Automatica Sprint mit munich_i

14. Juni 2021, 12:36 Uhr   |  Andreas Knoll

Automatica Sprint mit munich_i
© Messe München

Das Online-Format der Automatica Sprint bietet den rund 80 Ausstellern eine digitale Bühne.

In der kommenden Woche feiert die Kompaktmesse Automatica Sprint als Erweiterung des Automatica-Portfolios ihre digitale Premiere. Teil des neuen Formats ist munich_i als neu geschaffene Plattform für Robotik und Künstliche Intelligenz.

Am 22. Juni startet das neue Messeformat Automatica Sprint. Teilnehmer erwartet ein umfangreiches Angebot an Innovationen sowie zahlreiche Vorträge und Diskussionsrunden zu Herausforderungen im Bereich der Robotik und Automatisierung. »Die Branche sehnt sich nach Austausch«, kommentiert Anja Schneider, Projektleiterin Automatica bei der Messe München. »Dazu bieten wir ihr mit der Automatica Sprint eine digitale Bühne. Wir freuen uns auf das Online-Event und über das entgegengebrachte Vertrauen unserer Aussteller, gemeinsam neue Wege zu gehen.«

Rund 80 Unternehmen beteiligen sich an Automatica Sprint

Im Zentrum des digitalen Formats stehen die Lösungen und Produkte der rund 80 Aussteller. Zu den internationalen Branchenvertretern zählen unter anderem ABB, Basler, Bosch Rexroth, Epson, Fanuc, Festo, Hahn Automation, IDS, Kuka, Manz, MVTec, Schaeffler, Schunk, Siemens, Stäubli sowie teamtechnik, Universal und Yaskawa. In den einzelnen Brand Rooms der Unternehmen haben Teilnehmer die Möglichkeit, sich ausführlich zu informieren und über verschiedene Kanäle mit den Ausstellern in direkten Kontakt zu treten.

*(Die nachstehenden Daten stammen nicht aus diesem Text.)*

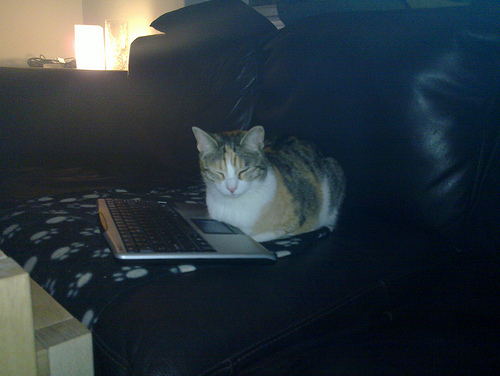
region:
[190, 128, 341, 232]
the cat is sleeping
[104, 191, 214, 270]
a laptop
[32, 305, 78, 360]
a box that is brown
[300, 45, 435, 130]
the sofa is black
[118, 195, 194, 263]
a keyboard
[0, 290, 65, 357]
the box is brown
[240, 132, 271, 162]
cat ears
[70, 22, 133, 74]
a light shade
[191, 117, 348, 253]
a cat laying on a couch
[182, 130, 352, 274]
a cat sleeping on a blanket on a couch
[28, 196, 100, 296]
white paw prints on the black blanket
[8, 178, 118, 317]
a black blanket on the couch cushion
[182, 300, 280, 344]
black leather upholtery of the couch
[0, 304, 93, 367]
tan wood surface of the coffe table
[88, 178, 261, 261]
a grey wirless keyboard on the couch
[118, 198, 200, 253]
black keys of the wireless keyboard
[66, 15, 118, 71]
bright white light in the corner of the room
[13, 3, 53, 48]
tan surface of the walls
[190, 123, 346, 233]
A cat is sleeping on the couch.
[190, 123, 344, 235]
A calico cat with a white chest.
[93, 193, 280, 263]
A silver and black keyboard on the couch.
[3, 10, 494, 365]
A black couch made of leather.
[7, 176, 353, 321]
A pet blanket is laying on the couch.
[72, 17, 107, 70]
A light on the end table is on.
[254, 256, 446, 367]
stitching in the couch cushion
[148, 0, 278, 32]
A black pillow on top of the couch.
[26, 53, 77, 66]
black cords are on the end table.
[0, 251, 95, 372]
wood table in front of couch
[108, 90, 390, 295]
a cat near a keyboard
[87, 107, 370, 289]
a keyboard near a cat on a couch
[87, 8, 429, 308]
a cat on a black couch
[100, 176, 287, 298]
a keyboard on a black couch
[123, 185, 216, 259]
black keys on a keyboard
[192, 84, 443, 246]
a brown and white cat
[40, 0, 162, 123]
a light near a black couch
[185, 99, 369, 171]
the ears of a cat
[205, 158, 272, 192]
the eyes of a cat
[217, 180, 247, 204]
the nose of a cat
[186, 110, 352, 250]
The cat has its eyes closed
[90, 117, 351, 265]
The cat is using the laptop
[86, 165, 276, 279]
A computer keyboard sits on the sofa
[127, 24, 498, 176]
The pillows are made of leather material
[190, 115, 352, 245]
The cat has brown, black, and white fur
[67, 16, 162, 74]
A lamp illuminates the room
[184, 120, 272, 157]
The cat's ears are pointed up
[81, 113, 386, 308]
The cat is sitting on the couch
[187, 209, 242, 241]
A keyboard touch mousepad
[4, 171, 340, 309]
A blanket is on the sofa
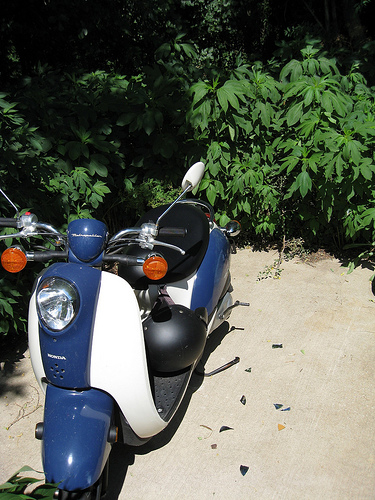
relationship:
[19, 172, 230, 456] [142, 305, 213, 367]
bike near helmet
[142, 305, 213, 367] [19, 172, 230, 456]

Umfangreiches Rahmenprogramm zu aktuellen Branchenthemen

Ergänzend zu den Brand Rooms der Unternehmen bietet Automatica Sprint ein vielseitiges Rahmenprogramm zu Entwicklungen und Trends im Bereich der Automatisierungsindustrie. Die Company Sessions bieten Einblicke in neue Entwicklungen und Innovationen der Branchen-Keyplayer und reichen von Fachvorträgen über Live-Produktpräsentationen bis hin zu Podiumsdiskussionen, unter anderem zu den Themen Cobots, Smart Manufacturing, Connectivity, Energieeffizienz und Künstliche Intelligenz. Darüber hinaus finden täglich Gesprächsrunden mit Experten aus der Industrie zu Themen wie G5, Robotik im Mittelstand oder industrieller Bildverarbeitung statt.

Die englischsprachige Diskussionsrunde „Applying AI – How to create responsible technological innovations that promote wellbeing“ beschäftigt sich mit dem Einsatz technischer Innovationen wie KI, die mit ethischen, sozialen, politischen und rechtlichen Herausforderungen einhergehen. Neben Staatsminister Bernd Sibler diskutieren Vertreter von BMW, Deutsches Museum, IBM und der Technischen Universität München (TUM) Fragen rund um dieses Thema. Geleitet wird die Diskussion von Prof. Alena Buyx, Direktorin des Instituts für Geschichte und Ethik der Medizin und Direktorin von munich_i.

Zum Rahmenprogramm gehört ein virtueller Demonstrator zur OPC-UA-Technologie. Dabei handelt es sich um ein digitales Abbild einer Montagemaschine, in das Messebesucher virtuell eintauchen können. Nicht sichtbare Vorgänge in der realen Maschine, wie beispielsweise die Kommunikation zwischen den einzelnen Elementen, werden auf diese Weise nachvollziehbar und verdeutlichen das Konzept eines „Digitalen Zwillings“.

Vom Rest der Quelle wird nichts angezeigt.